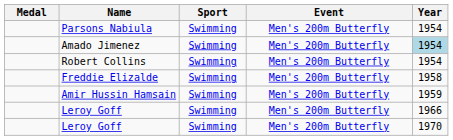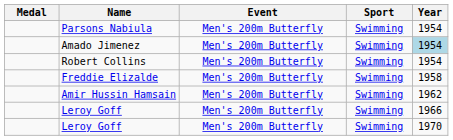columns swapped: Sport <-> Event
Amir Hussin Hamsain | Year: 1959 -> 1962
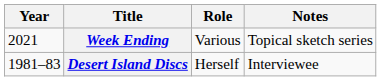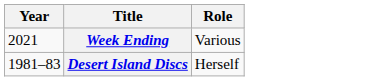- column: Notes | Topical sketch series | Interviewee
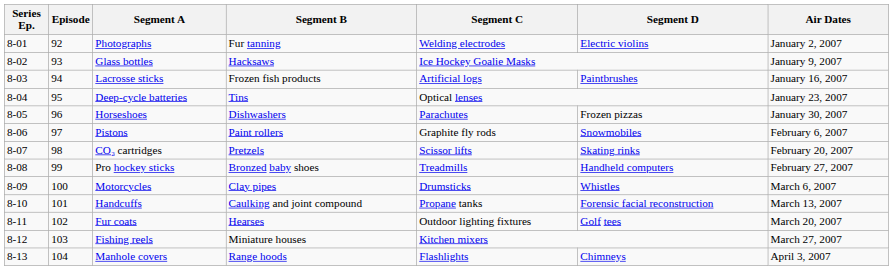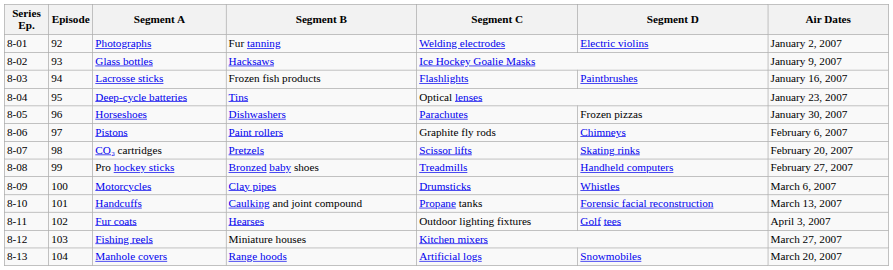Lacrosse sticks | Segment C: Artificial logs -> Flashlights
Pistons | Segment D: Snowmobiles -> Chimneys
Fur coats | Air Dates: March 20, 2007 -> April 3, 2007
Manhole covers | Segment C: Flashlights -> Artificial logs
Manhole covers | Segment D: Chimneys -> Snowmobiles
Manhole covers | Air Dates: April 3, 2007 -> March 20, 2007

•••

→ **What this task involves**:
Format every difference line listed under the entries as a JSON list of strings, one string per line, skipping blank lines. Leave the pictures out.

→ **Task output**:
[
  "columns swapped: Sport <-> Event",
  "Amir Hussin Hamsain | Year: 1959 -> 1962",
  "- column: Notes | Topical sketch series | Interviewee",
  "Lacrosse sticks | Segment C: Artificial logs -> Flashlights",
  "Pistons | Segment D: Snowmobiles -> Chimneys",
  "Fur coats | Air Dates: March 20, 2007 -> April 3, 2007",
  "Manhole covers | Segment C: Flashlights -> Artificial logs",
  "Manhole covers | Segment D: Chimneys -> Snowmobiles",
  "Manhole covers | Air Dates: April 3, 2007 -> March 20, 2007"
]